**WHAT IS EXPECTED**
Nothing in the records below may change; print them all exactly.
(Beginning of MATERIAL PROVIDED)
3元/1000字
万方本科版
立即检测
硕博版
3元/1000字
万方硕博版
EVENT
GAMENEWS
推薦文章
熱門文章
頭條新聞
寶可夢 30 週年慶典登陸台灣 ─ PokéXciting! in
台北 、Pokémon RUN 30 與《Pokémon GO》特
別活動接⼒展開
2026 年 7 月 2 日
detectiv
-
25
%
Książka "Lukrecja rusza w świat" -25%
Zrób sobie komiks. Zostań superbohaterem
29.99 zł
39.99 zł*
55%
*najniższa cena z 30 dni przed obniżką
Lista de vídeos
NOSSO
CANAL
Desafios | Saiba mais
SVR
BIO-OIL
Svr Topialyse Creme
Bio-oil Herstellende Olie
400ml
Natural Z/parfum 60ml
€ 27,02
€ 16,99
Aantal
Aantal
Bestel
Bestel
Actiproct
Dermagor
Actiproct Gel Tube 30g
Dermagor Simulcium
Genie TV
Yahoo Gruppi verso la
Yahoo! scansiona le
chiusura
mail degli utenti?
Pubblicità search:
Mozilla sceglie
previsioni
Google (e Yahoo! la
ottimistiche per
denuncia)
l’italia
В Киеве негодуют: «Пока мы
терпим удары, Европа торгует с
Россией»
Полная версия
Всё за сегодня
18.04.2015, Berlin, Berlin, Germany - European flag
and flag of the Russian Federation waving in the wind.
(End of MATERIAL PROVIDED)
**WRITTEN SOLUTION**
3元/1000字
万方本科版
立即检测
硕博版
3元/1000字
万方硕博版
EVENT
GAMENEWS
推薦文章
熱門文章
頭條新聞
寶可夢 30 週年慶典登陸台灣 ─ PokéXciting! in
台北 、Pokémon RUN 30 與《Pokémon GO》特
別活動接⼒展開
2026 年 7 月 2 日
detectiv
-
25
%
Książka "Lukrecja rusza w świat" -25%
Zrób sobie komiks. Zostań superbohaterem
29.99 zł
39.99 zł*
55%
*najniższa cena z 30 dni przed obniżką
Lista de vídeos
NOSSO
CANAL
Desafios | Saiba mais
SVR
BIO-OIL
Svr Topialyse Creme
Bio-oil Herstellende Olie
400ml
Natural Z/parfum 60ml
€ 27,02
€ 16,99
Aantal
Aantal
Bestel
Bestel
Actiproct
Dermagor
Actiproct Gel Tube 30g
Dermagor Simulcium
Genie TV
Yahoo Gruppi verso la
Yahoo! scansiona le
chiusura
mail degli utenti?
Pubblicità search:
Mozilla sceglie
previsioni
Google (e Yahoo! la
ottimistiche per
denuncia)
l’italia
В Киеве негодуют: «Пока мы
терпим удары, Европа торгует с
Россией»
Полная версия
Всё за сегодня
18.04.2015, Berlin, Berlin, Germany - European flag
and flag of the Russian Federation waving in the wind.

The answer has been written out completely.